Holding the phone to my head, I put a hand to my other ear to cover the clamor of the hospital. What more was there to say, at this point? “You were right, Neil. You were right, about him, and we were wrong. We should have listened to you.”

He paused. “You weren’t thinking clearly-neither of you were.” He paused, and I could hear her sobbing in the background. “What’s going to happen? What are people saying up there?”

Why was I surprised that neither of them had asked about me? “I’m sure it’ll be front-page news tomorrow. If you’re worried about the media, you might want to stay out there for a few more days.” Across the room I saw more wardens streaming into the waiting room. Charley Stevens had friends beyond counting. “Neil, I have to go. Tell my mom that I love her.”

After I hung up, I took a step toward the gathering wardens, then looked down at the cell phone in my hand. Finally, I got up the nerve to call Sarah.

“I’ve been so worried about you,” she said.

I’d wanted so much to hear her voice, but then when she answered, I found that I could barely speak. “Thanks.”

“Kathy called me on her way to the hospital. She told me what happened. It’s so horrible.”

“You don’t know the whole story.” My voice broke as I said this.

She must have sensed something about my emotional state because she paused a long time before she spoke. “Mike, did he hurt you?”

“No,” I lied.

“Can you tell me what happened?”

I could feel something inside myself starting to give way. I don’t know whether it was the long day catching up with me at last or hearing Sarah’s voice again. But I feared that I might break down in the hospital corridor if I continued this conversation.

“I can’t,” I said. “I will when I get back, OK?”

“I’ll be here,” she said, and I knew it was a promise.

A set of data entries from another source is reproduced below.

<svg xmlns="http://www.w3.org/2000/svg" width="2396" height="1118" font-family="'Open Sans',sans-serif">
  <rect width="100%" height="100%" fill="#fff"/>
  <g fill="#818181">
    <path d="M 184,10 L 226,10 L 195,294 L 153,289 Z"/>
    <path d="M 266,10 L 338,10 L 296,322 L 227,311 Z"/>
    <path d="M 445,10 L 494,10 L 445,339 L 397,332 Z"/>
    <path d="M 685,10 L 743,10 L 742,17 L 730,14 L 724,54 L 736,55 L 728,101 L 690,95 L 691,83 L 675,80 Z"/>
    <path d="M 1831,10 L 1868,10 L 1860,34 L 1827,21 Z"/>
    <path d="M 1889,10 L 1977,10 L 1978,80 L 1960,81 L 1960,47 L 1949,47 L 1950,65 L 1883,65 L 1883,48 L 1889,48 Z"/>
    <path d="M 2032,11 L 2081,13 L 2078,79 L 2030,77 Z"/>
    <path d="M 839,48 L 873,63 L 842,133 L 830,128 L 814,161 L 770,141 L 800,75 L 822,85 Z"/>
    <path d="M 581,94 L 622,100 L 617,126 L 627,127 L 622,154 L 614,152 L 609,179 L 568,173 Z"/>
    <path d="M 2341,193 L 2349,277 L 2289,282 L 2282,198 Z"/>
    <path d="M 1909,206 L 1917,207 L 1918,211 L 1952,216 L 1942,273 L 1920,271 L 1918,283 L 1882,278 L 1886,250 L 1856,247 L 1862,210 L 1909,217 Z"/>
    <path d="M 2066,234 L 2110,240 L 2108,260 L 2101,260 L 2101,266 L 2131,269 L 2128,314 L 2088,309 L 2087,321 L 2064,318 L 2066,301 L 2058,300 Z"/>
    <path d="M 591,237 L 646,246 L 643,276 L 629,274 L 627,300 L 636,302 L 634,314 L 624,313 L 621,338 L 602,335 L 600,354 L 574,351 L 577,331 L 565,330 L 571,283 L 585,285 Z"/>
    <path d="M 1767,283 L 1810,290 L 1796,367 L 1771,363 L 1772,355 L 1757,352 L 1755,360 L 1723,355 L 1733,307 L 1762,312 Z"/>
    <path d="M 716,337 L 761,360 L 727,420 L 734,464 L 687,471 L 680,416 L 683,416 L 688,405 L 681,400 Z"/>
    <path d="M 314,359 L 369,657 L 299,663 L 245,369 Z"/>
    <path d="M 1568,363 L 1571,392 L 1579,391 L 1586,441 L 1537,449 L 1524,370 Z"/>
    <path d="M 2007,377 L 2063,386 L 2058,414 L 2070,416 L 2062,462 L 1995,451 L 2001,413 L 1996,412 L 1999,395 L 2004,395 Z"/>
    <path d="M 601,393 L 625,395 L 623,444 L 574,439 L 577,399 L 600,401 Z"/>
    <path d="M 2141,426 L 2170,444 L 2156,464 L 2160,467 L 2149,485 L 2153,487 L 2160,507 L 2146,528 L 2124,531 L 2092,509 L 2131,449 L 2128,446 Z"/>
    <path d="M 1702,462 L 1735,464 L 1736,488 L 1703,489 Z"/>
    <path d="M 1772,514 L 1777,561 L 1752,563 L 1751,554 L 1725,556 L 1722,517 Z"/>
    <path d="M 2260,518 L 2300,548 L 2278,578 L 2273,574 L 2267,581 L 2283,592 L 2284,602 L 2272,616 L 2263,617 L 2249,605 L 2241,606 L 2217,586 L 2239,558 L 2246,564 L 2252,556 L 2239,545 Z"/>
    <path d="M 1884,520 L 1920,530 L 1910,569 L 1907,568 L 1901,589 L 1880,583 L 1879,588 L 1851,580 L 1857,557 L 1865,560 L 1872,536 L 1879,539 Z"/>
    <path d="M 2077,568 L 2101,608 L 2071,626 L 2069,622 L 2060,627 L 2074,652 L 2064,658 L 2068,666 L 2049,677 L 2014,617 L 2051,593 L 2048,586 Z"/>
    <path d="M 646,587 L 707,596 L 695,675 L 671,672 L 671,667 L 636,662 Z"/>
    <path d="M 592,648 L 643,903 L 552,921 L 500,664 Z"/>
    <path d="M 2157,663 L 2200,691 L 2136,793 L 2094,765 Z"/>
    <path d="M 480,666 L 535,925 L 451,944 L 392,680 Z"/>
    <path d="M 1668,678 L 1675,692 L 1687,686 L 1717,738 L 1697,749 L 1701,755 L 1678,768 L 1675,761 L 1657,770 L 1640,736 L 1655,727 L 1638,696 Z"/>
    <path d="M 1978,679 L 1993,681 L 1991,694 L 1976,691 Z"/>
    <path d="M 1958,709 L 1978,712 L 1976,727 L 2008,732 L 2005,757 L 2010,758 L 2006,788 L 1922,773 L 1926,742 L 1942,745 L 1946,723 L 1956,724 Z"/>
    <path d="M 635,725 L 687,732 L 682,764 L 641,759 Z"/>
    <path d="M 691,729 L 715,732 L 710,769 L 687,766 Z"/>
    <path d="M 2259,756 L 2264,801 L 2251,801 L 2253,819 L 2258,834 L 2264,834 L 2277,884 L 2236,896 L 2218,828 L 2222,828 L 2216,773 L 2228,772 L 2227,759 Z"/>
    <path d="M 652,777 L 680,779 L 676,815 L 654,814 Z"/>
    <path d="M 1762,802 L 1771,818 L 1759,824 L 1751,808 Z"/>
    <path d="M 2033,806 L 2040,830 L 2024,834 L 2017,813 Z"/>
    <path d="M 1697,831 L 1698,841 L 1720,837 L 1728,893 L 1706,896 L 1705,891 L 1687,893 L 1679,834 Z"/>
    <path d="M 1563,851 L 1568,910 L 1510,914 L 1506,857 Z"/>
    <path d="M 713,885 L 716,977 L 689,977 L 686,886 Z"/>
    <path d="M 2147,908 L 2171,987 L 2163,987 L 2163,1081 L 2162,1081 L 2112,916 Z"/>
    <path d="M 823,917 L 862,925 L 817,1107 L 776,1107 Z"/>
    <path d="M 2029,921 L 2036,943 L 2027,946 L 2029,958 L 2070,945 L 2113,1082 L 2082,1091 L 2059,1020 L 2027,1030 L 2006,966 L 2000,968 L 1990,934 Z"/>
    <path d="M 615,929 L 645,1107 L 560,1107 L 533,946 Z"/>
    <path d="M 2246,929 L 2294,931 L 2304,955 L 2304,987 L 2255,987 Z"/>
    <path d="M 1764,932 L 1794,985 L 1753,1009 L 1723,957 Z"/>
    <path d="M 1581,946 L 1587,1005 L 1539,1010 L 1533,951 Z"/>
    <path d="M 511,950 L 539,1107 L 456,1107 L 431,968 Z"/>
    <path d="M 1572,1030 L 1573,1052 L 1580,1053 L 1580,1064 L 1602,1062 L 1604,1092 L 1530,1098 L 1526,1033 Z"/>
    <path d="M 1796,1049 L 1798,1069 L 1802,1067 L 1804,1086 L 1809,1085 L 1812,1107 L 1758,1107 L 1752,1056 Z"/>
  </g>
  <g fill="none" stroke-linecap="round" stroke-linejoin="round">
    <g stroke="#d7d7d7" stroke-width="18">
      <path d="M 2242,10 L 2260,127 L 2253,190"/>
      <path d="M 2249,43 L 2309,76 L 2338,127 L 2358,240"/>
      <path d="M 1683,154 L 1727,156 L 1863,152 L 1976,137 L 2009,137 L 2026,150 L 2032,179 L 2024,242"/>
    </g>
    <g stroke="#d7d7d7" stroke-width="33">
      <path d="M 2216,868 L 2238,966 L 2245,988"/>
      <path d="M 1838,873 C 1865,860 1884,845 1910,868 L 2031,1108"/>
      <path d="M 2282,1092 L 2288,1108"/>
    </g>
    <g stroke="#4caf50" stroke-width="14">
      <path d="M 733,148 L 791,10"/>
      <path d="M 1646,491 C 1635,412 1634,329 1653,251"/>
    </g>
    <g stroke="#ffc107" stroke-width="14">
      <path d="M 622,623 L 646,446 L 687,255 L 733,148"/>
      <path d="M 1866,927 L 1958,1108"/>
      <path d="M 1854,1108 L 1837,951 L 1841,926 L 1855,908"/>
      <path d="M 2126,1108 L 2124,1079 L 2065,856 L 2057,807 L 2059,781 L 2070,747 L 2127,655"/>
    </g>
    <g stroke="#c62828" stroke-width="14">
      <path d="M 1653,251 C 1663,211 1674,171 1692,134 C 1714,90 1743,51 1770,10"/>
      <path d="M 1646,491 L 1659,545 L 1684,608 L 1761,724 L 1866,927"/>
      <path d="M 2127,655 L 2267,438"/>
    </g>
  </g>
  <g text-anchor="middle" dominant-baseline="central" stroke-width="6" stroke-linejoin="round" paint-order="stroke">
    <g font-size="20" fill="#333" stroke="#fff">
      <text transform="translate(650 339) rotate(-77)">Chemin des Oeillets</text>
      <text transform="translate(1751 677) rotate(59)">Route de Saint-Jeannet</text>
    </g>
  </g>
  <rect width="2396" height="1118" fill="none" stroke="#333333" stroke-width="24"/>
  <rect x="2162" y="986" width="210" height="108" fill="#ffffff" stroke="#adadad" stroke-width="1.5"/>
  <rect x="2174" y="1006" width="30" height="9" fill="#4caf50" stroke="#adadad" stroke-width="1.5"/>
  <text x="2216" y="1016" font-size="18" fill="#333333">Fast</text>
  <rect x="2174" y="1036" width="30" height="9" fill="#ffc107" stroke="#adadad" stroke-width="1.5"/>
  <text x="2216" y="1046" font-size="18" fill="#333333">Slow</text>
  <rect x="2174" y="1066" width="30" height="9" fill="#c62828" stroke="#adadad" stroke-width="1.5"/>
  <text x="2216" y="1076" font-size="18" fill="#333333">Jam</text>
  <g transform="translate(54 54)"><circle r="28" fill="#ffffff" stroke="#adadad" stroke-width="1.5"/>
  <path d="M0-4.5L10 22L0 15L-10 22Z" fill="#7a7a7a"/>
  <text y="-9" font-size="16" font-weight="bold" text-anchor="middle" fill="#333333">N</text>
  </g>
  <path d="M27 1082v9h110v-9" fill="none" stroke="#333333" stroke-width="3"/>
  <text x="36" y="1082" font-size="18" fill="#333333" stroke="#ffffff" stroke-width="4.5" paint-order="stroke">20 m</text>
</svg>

At 11:45 the following morning, Charley opened his eyes. It seemed like half the members of the Maine Warden Service had come by during the night, as well as assorted other law enforcement officers and citizens of Flagstaff and Dead River. Sally Reynolds was there, and so was Donna, the mousy waitress from the Dead River Inn. Most everyone left me alone. I was dozing in a corner of the waiting room when Charley woke up. He asked to see me almost immediately.

He smiled weakly at me when I came around the movable screen.

Ora sat beside the bed, as did their oldest daughter, Anne. She was an attractive brunette, about thirty, with her mother’s high cheekbones and her father’s strong jaw. She had a cup of ice chips she was feeding him to quench his thirst.

“They won’t give me water,” he told me.

“The bastards,” I deadpanned.

He grinned again, and I saw some of the old impishness in him return. “You look like shit.”

“I guess no one’s shown you a mirror.”

“They did, but darned if it didn’t crack.”

“How’s the leg?”

“Still attached to the rest of me.”

“That’s something.”

“Yes, it is.”

“He’s going to need a lot of physical therapy,” said Anne.

Charley rolled his eyes.

“I’m so sorry about your father,” Ora said to me.

I was too stunned to respond. My father was the man who had shot her husband, who had brought us all to this place of fear and waiting for death, and here she was expressing her condolences to me over his selfish and cowardly suicide.

People disappoint you so often. I hardly knew how to react when they surpassed all your hopes.